Takalar, Radarhukum.id – Bupati Takalar, Ir. H. Mohammad Firdaus Daeng Manye, MM, menghadiri Rapat Paripurna DPRD Kabupaten Takalar dengan agenda Penyerahan Dokumen Rancangan Peraturan Daerah (Ranperda) Rencana Pembangunan Jangka Menengah Daerah (RPJMD) Tahun 2025–2029. Rapat berlangsung di Ruang Rapat Paripurna DPRD Kabupaten Takalar, Senin (23/6/2025).
Dalam kesempatan tersebut, Bupati Takalar juga menyampaikan gambaran umum atas Ranperda Pertanggungjawaban Pelaksanaan APBD Tahun Anggaran 2024. Ia menjelaskan bahwa arah dan kebijakan pendapatan daerah berfokus pada peningkatan pendapatan asli daerah (PAD), khususnya dari sektor pajak dan retribusi, tanpa membebani masyarakat dengan ekonomi biaya tinggi.
“Berdasarkan laporan realisasi anggaran per 31 Desember 2024, total pendapatan daerah mencapai lebih dari Rp1,180 triliun. Angka ini menunjukkan peningkatan sebesar Rp21,6 miliar dibandingkan pendapatan tahun sebelumnya,” jelas Daeng Manye.
Secara rinci, realisasi PAD sebesar Rp145,86 miliar dari anggaran Rp223,56 miliar (65,25%), dana perimbangan Rp883,59 miliar dari anggaran Rp873,06 miliar (101,21%), transfer pemerintah pusat lainnya sebesar Rp90,65 miliar (100%), dan transfer dari pemerintah provinsi sebesar Rp59,78 miliar dari anggaran Rp56,03 miliar (106,08%). Sementara itu, pendapatan sah lainnya tercatat sebesar Rp156,39 juta.
Dari sisi belanja daerah, realisasi tahun 2024 mencapai Rp1,175 triliun, mengalami penurunan sebesar Rp5,79 miliar atau 0,49% dibandingkan tahun sebelumnya.
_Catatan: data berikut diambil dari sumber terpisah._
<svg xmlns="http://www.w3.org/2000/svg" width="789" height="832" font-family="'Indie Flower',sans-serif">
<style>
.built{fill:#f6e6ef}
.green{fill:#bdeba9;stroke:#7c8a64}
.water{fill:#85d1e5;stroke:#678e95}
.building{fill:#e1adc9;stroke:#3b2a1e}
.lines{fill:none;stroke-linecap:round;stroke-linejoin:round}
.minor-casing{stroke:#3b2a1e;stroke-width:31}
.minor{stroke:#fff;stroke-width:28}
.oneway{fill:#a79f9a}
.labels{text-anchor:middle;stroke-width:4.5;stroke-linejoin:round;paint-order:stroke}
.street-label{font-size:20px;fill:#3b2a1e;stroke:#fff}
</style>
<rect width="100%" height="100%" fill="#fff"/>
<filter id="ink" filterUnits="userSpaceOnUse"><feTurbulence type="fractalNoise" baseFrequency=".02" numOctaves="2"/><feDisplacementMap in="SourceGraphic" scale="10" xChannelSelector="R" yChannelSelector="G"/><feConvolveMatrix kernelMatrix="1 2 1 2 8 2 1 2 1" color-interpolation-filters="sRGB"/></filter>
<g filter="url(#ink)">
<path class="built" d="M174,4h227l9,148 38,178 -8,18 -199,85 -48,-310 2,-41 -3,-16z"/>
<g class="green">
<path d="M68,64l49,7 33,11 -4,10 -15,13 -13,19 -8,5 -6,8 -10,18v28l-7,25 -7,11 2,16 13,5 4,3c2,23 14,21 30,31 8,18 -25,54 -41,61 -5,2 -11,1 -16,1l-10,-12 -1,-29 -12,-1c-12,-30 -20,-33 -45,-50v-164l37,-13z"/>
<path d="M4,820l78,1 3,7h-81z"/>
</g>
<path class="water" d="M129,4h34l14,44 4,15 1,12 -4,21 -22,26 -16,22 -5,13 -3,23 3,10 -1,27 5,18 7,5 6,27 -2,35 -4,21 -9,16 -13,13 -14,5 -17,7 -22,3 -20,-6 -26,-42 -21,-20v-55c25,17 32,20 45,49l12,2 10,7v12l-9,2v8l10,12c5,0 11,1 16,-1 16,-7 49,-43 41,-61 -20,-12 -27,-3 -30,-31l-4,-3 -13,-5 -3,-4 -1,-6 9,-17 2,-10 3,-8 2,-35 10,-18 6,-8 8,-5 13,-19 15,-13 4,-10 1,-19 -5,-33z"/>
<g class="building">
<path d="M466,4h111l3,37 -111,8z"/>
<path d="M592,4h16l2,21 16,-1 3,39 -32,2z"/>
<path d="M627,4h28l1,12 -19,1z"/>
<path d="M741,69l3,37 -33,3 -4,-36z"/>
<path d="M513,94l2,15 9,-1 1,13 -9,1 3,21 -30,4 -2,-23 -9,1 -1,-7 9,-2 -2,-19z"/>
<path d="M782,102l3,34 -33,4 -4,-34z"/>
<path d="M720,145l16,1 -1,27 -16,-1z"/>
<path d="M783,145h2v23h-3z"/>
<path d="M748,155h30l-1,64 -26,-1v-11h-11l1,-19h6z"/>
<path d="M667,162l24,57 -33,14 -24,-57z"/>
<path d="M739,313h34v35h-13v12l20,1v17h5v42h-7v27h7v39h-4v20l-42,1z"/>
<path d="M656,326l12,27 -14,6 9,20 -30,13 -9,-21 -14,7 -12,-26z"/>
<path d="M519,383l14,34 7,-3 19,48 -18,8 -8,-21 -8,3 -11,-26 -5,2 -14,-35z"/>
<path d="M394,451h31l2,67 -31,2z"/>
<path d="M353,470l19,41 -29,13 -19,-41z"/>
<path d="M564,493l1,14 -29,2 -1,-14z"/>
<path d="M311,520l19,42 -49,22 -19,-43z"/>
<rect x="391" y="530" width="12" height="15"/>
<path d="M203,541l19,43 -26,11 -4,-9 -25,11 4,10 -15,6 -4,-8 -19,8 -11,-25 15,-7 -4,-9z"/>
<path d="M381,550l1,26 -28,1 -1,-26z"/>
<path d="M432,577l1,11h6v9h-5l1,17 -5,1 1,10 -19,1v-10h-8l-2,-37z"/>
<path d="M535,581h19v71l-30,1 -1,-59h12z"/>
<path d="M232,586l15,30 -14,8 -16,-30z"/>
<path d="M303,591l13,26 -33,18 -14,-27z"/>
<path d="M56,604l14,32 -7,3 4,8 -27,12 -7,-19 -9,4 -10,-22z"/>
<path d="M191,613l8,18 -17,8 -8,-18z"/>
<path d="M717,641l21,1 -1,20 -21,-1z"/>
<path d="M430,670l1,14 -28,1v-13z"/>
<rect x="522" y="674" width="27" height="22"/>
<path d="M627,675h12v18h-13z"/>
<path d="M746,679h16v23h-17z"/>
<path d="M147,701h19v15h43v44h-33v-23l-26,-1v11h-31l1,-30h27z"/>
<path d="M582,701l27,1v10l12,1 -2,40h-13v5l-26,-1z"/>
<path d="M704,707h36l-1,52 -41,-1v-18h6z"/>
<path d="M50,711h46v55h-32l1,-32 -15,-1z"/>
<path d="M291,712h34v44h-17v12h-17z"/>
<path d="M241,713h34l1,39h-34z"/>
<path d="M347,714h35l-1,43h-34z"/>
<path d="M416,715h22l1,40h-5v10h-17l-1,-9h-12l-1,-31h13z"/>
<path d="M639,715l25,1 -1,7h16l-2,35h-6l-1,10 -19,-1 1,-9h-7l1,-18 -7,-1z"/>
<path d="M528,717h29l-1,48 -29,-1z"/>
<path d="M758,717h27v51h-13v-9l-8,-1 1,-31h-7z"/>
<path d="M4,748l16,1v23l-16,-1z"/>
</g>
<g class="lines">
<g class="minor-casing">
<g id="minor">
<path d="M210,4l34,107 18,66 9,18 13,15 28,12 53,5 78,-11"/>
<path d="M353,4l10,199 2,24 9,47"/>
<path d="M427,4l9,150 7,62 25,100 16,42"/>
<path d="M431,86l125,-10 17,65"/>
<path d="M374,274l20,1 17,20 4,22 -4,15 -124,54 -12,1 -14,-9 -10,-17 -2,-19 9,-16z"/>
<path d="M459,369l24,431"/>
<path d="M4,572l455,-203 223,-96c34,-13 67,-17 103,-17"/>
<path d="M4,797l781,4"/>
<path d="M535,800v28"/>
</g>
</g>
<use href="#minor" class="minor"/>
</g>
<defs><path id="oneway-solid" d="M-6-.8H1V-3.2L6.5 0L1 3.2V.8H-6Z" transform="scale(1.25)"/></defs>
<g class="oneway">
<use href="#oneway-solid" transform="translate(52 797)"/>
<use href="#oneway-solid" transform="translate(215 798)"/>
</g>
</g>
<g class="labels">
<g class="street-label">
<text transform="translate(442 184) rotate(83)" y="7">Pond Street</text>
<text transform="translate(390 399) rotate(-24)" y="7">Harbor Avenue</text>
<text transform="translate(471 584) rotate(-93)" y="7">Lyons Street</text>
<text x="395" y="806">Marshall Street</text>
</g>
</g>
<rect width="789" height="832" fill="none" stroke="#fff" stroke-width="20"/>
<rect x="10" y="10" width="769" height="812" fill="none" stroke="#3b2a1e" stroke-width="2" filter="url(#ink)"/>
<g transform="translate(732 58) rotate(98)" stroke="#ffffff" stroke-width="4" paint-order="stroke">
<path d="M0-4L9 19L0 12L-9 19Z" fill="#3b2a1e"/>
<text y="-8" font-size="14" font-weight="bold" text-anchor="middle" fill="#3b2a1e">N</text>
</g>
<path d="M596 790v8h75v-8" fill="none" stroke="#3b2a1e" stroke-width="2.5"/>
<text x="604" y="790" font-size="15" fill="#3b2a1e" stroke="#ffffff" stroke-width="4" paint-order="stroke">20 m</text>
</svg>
Belanja operasi terealisasi sebesar Rp896,79 miliar dari anggaran Rp952,81 miliar atau 94,12%.
“Pengelolaan belanja daerah harus berorientasi pada hasil atau kinerja, mencerminkan efisiensi, efektivitas, serta berfokus pada pelayanan dan kepentingan publik,” tegasnya.
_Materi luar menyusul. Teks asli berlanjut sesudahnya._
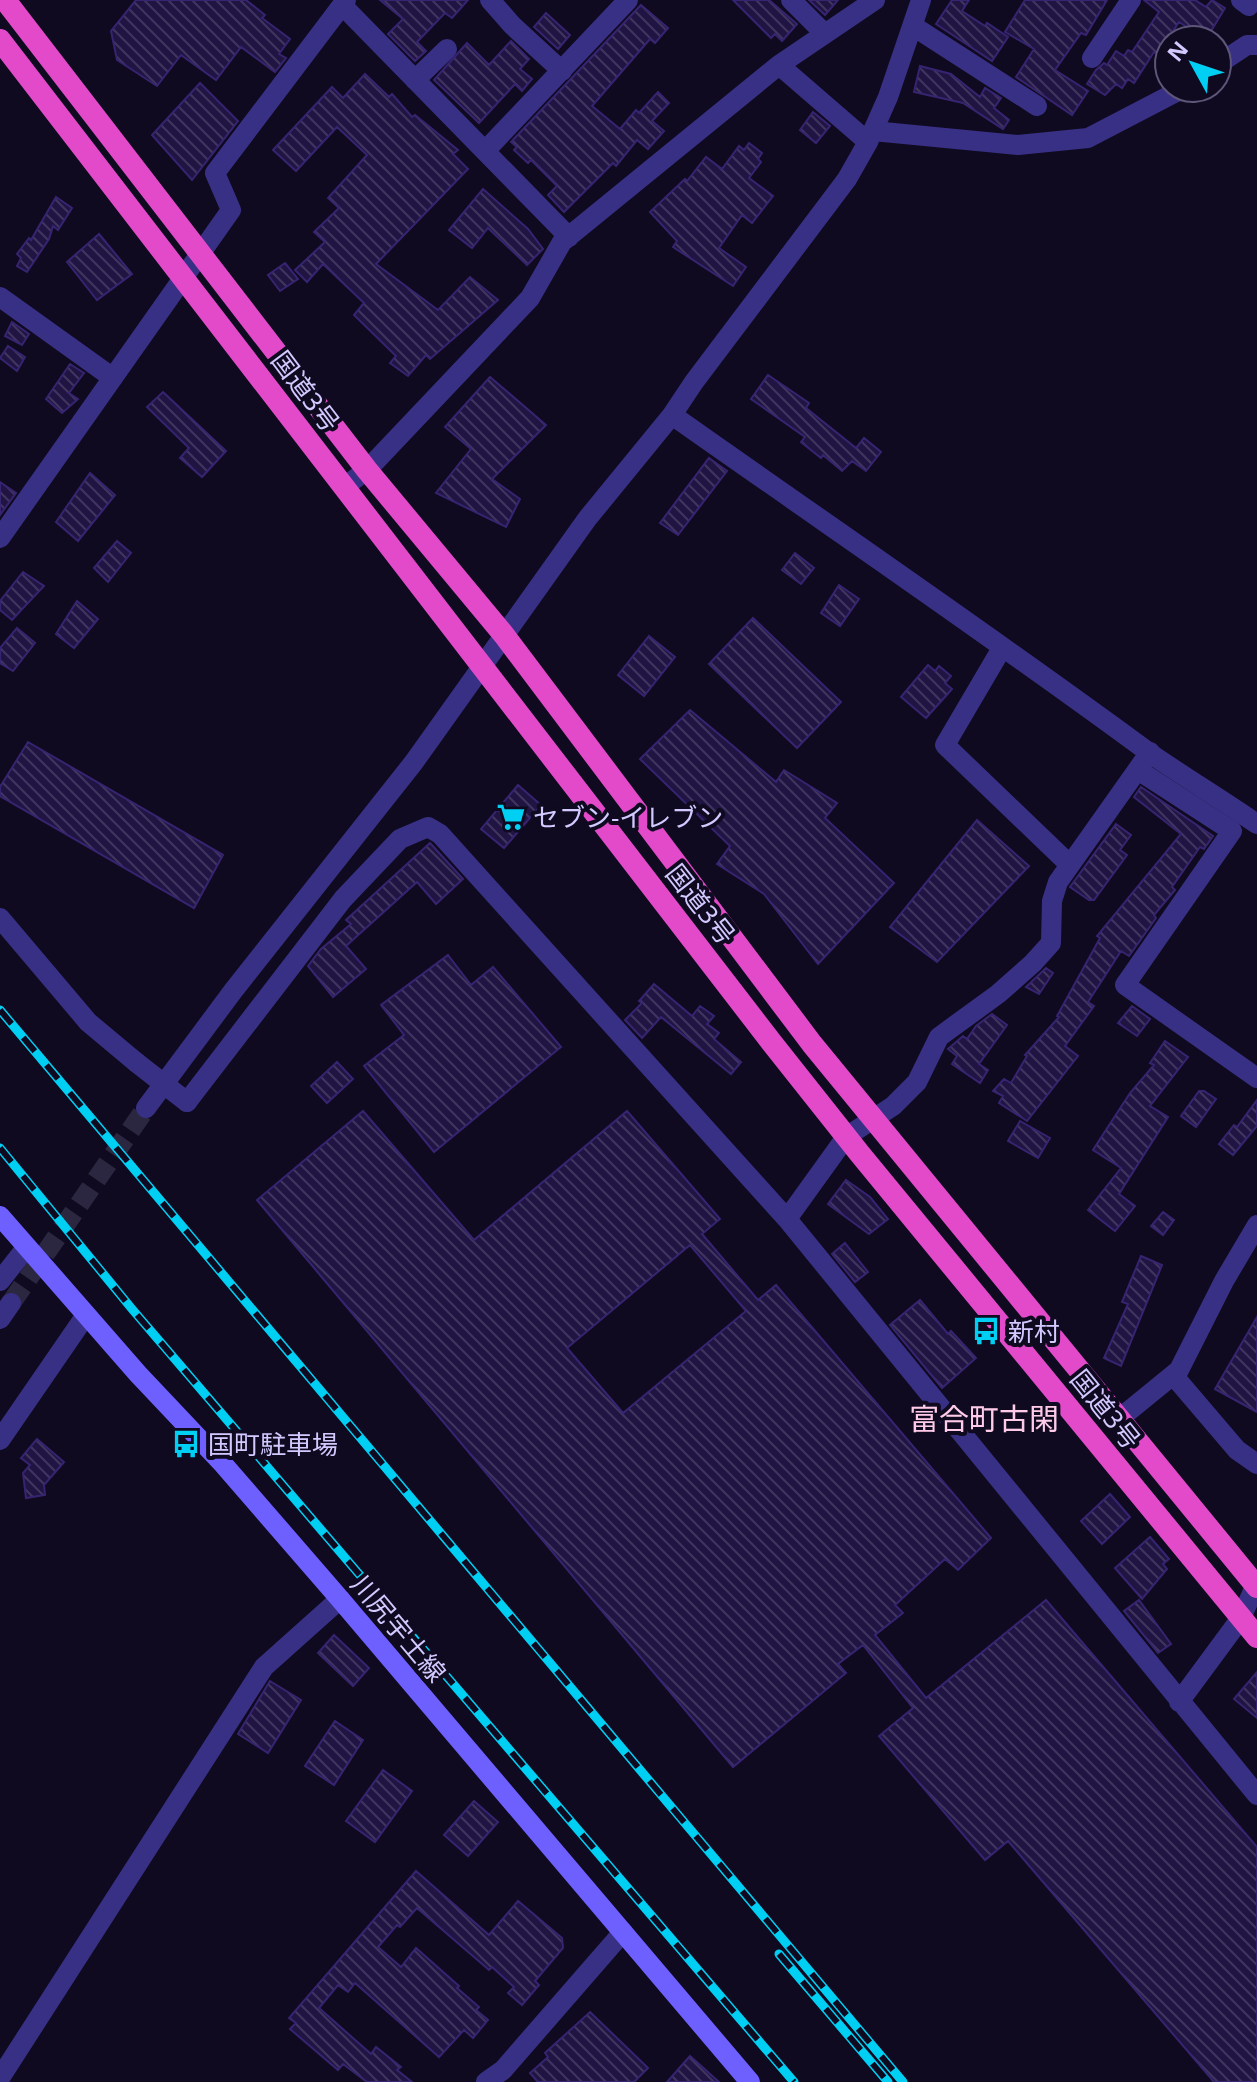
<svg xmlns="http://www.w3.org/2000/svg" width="1257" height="2082" font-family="'Noto Sans','Noto Sans JP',sans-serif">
	<defs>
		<pattern id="building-back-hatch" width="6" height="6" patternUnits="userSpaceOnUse" patternTransform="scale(2)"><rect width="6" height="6" fill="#201443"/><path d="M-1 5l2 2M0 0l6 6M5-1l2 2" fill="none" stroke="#40355f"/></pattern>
	</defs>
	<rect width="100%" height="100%" fill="#0f0a20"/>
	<path fill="url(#building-back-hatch)" stroke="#372471" stroke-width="2" fill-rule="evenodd" d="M136,0H246L265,15L262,18L290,39L279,54L286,58L275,72L241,47L216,80L181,55L157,86L117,60L111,31Z
		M380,0H468L452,18L445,13L417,42L426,51L415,61L388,34L403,19Z
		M733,0H769L797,24L782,41L775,34L771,38Z
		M809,0H838L825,15Z
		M952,0H969L962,11L985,26L987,23L1008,37L992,61L936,24Z
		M1025,0H1107L1086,35L1081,33L1055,70L1088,91L1072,115L1016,77L1034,49L1005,32Z
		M1144,0H1195L1206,7L1212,0L1225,8L1211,31L1208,29L1203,37L1179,22L1169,37V47L1162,57L1154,52L1134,83L1128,79L1122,88L1116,84L1105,95L1087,84L1096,70L1104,63L1107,65L1116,51L1124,56L1128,50L1132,52L1159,12Z
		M641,5L668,28L655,43L650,39L592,106L620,129L636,110L639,113L658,92L669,103L652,121L664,131L648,149L637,140L616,166L613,163L564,212L548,195L557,186L531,160L528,163L514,150L517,147L511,142Z
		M546,13L570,35L558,49L534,27Z
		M511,41L529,59L520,69L532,79L522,91L515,84L479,123L434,80L467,43L489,65Z
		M920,66L951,74L980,97L985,88L1001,98L994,108L1009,120L1003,129L963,103L914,92Z
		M365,74L389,97L392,94L412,117L415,115L458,150L453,154L468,169L376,264L438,310L470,277L498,300L430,359L426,355L408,376L390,363L396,356L354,315L364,303L323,264L307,282L295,270L325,242L314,232L339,208L328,198L367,155L337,127L296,171L273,150L332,87L343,98Z
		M200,83L238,121L192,180L152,135Z
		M813,112L830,126L816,143L800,130Z
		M749,143L762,153L758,159L761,162L749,178L773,196L752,223L742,215L719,248L746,267L733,286L673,247L677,241L650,212L685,179L687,181L706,157L722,169L739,146L744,150Z
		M483,189L528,229L543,249L527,265L488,228L472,248L449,230Z
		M56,197L72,208L58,230L53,226L49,239L27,272L17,266L21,258L17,254L29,238L31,240Z
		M99,234L132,274L97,300L67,262Z
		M285,263L298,279L280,291L268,275Z
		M12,322L29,334L22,345L5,336Z
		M8,346L25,357L17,371L0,358Z
		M70,364L84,373L69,393L78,399L62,413L46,399Z
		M768,375L809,403L806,408L856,448L864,438L881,452L866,471L852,461L842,471L823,455L821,458L801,442L805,437L751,399Z
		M490,377L546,425L492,479L520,499L506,527L436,493L471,449L445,427Z
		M163,392L226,451L202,477L180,458L189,448L147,407Z
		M709,458L727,471L678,535L660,523Z
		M90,473L115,495L78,541L56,522Z
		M0,482L16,493L0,515Z
		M117,541L131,553L108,582L94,568Z
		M795,553L814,568L801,584L782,570Z
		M23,572L44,586L12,620L0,610V601Z
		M839,585L859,599L840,626L821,613Z
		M77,601L98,619L74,648L56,634Z
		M753,618L841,702L797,748L709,664Z
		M17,628L35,643L13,671L0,663V648Z
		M649,636L675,657L644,696L618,675Z
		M928,665L935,671L939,666L951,676L945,683L952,689L926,718L901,697Z
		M690,710L776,782L784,770L837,803L825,818L894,883L818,964L764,894L717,864L730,846L640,759Z
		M28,742L223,855L194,908L0,796V787Z
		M518,785L541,805L504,848L481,829Z
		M1141,787L1213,836L1204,849L1200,847L1172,887L1175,890L1154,915L1156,918L1129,956L1121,951L1088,1002L1094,1006L1065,1046L1078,1056L1027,1121L999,1103L1003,1096L993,1091L1004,1079L1011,1083L1027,1056L1025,1055L1059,1017L1057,1016L1100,938L1097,936L1181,834L1134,797Z
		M977,820L1029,866L937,962L890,927Z
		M1116,824L1131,835L1120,850L1127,855L1094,900H1089L1070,887Z
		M430,843L463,879L436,904L417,882L346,946L366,969L333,997L308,966L321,949L351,924L346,920Z
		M448,955L471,985L493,967L561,1047L434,1152L364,1066L404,1035L381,1005Z
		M1046,968L1053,973L1039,994L1026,987Z
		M654,984L692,1016L700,1006L714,1016L707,1024L719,1033L714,1039L741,1062L731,1074L661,1017L642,1038L625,1020L642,1003L639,1001Z
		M1132,1006L1150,1019L1137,1036L1118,1023Z
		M992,1014L1007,1025L979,1064L988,1070L980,1083L952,1064L957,1056L948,1049L963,1036L967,1039L976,1026Z
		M1165,1041L1188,1057L1150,1106L1168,1117L1119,1194L1135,1206L1115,1231L1088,1210L1121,1168L1093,1150L1130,1093L1154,1065L1150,1063Z
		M337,1062L353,1079L327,1103L311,1086Z
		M1199,1091H1204L1216,1099L1196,1127L1181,1116Z
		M1257,1100V1126L1233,1155L1219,1144L1234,1125L1237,1127Z
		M363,1111L474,1240L627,1111L720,1219L702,1234L758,1300L776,1285L991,1538L958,1570L945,1559L895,1605L903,1613L875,1635L926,1698L1046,1600L1257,1847V2082H1214L1008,1841L985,1860L879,1736L913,1708L863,1645L838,1664L846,1673L733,1767L257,1200ZM690,1245L746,1311L623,1413L567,1348Z
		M1020,1121L1050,1138L1038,1158L1008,1141Z
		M846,1180L870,1197L888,1219L869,1234L828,1204Z
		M1163,1212L1174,1220L1163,1235L1151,1226Z
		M845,1243L868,1272L855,1282L832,1254Z
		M1141,1256L1162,1265L1121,1366L1104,1358L1128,1304L1122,1302Z
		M920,1300L948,1334L951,1331L976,1358L942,1388L890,1325Z
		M1257,1317V1412L1215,1389Z
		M37,1439L64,1462L44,1485L45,1495L26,1498L23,1473L30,1465L21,1458Z
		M1110,1494L1130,1517L1102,1544L1081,1521Z
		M1150,1537L1169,1559L1163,1564L1167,1569L1142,1599L1115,1568Z
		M1139,1600L1171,1644L1158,1653L1124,1611Z
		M334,1635L369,1668L353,1686L318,1653Z
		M1257,1672V1718L1234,1699Z
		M270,1681L301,1700L268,1753L238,1734Z
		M335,1721L363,1740L334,1785L305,1766Z
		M383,1770L412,1791L375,1842L346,1821Z
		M474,1801L498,1822L468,1856L444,1835Z
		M416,1871L489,1935L518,1901L562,1938L563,1948L535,1981L539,1985L522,2005L508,1993L514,1987L492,1967L489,1970L417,1908L400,1927L397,1925L378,1947L401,1967L416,1948L459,1986L457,1988L479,2007L476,2010L488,2020L473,2038L464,2030L439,2057L355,1983L348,1992L338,1985L319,2008L371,2054L376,2047L401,2067L397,2070L412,2082H367L343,2064L338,2070L290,2029L296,2023L289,2018Z
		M590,2012L648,2068L634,2082H538L530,2073L548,2057L545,2053Z
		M690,2056L719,2082H667Z"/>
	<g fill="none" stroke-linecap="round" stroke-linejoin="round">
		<path stroke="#2c2741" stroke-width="20" stroke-dasharray="20 10" stroke-linecap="butt" d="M11,1303L146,1108"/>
		<path stroke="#383084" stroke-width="20" d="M490,0L512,25L562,71
			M791,0L825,34
			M1241,0L1249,6
			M342,5L569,237
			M913,26L1037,106
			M1092,58L1131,0
			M779,65L868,142
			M1217,65L1247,45H1257
			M415,80L447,49
			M873,131L1018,145L1088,138L1184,88
			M485,151L628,0
			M0,297L113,378
			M344,487L367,470L530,298L562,242L779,65L875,0
			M0,538L231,210L215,173L346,0
			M1002,648L945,745L1070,865
			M1138,770L1232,831L1125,985L1257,1078
			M0,918L88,1022L137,1063
			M187,1102L343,899L400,839L428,827L440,834L787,1219L1257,1795
			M787,1219L846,1137L893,1106L917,1082L939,1037L998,994L1033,963L1051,943L1052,901L1058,882L1150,752
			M0,1281L26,1248
			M1173,1375L1237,1450L1257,1464
			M1119,1419L1179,1370L1224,1281L1257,1225
			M0,1440L86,1315
			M1179,1702L1241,1618L1257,1582
			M0,2078L264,1667L340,1599
			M486,2082L503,2070L623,1932"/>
		<path stroke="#383084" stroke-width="20" d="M672,415C832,528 994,638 1151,754C1186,778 1222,800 1257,824
			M146,1108L233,991L414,762L587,519L672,415L694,382L847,179L868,142L888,97L921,0
			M0,1319L11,1303"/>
		<path stroke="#6d60ff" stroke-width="20" d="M0,1216L138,1374L223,1464L340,1599L750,2082"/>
		<path stroke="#e34aca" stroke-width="22" d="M5,0L367,470L504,635L812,1044L1257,1587
			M0,40L772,1043L860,1154L1257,1637"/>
		<defs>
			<path id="rail" d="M0,1010L903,2082
				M0,1148L132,1309L794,2082
				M779,1954L888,2082"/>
		</defs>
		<use href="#rail" stroke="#00cff4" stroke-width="9"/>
		<use href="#rail" stroke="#0f0a20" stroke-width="6" stroke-dasharray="18" stroke-linecap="butt"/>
		<path stroke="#383084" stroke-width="20" d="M137,1063L187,1102"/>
	</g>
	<defs>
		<symbol id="supermarket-bare" viewBox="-9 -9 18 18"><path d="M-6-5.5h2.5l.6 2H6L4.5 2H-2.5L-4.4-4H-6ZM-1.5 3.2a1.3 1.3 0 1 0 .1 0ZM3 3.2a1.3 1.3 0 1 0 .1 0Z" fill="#00cff4" stroke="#0f0a20" stroke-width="2.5" paint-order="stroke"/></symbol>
		<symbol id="bus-bare" viewBox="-9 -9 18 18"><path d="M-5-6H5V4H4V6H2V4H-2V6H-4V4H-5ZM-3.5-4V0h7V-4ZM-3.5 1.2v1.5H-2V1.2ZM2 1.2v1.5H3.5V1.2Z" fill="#00cff4" stroke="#0f0a20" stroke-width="2.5" paint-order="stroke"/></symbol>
	</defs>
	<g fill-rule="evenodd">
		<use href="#supermarket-bare" x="491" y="797" width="40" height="40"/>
		<use href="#bus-bare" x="966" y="1311" width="40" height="40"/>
		<use href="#bus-bare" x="166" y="1424" width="40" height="40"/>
	</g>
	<g text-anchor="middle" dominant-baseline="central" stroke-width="8" stroke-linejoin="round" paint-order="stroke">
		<g font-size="26" fill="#d2c9ff" stroke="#0f0a20">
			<text transform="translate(306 391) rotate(53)">国道3号</text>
			<text transform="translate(701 904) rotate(52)">国道3号</text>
			<text transform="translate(1106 1409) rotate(51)">国道3号</text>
			<text transform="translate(399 1628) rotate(50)">川尻宇土線</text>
		</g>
		<g font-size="26" fill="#d2c9ff" stroke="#0f0a20" text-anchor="start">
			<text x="533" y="817">セブン-イレブン</text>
			<text x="1008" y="1331">新村</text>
			<text x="208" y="1444">国町駐車場</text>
		</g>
		<g font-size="30" fill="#ffcbe9" stroke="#0f0a20">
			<text x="984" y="1418">富合町古閑</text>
		</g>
	</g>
	<g transform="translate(1193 64) rotate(310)"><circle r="38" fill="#0f0a20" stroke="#5d5679" stroke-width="2"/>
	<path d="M0-6L14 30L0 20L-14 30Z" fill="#00cff4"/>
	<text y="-12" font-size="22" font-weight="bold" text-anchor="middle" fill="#d2c9ff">N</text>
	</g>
</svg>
Dalam rapat tersebut, Bupati juga secara resmi menyampaikan dokumen awal RPJMD Kabupaten Takalar Tahun 2025–2029. Ia menegaskan bahwa penyusunan dokumen RPJMD dilakukan secara transparan dan akuntabel, dengan pendekatan teknokratik, partisipatif, politis (top-down dan bottom-up), serta holistik-tematik, integratif, dan spasial.
“RPJMD ini menjadi arah pembangunan lima tahun ke depan dan disusun untuk menjawab berbagai tantangan serta kebutuhan daerah secara berkelanjutan dan adil, dengan fokus utama pada peningkatan kesejahteraan masyarakat,” kata Daeng Manye.
Rapat paripurna ini turut dihadiri unsur Forkopimda Takalar, Ketua dan Anggota DPRD Kabupaten Takalar, Sekretaris Daerah, para pimpinan OPD, serta camat se-Kabupaten Takalar.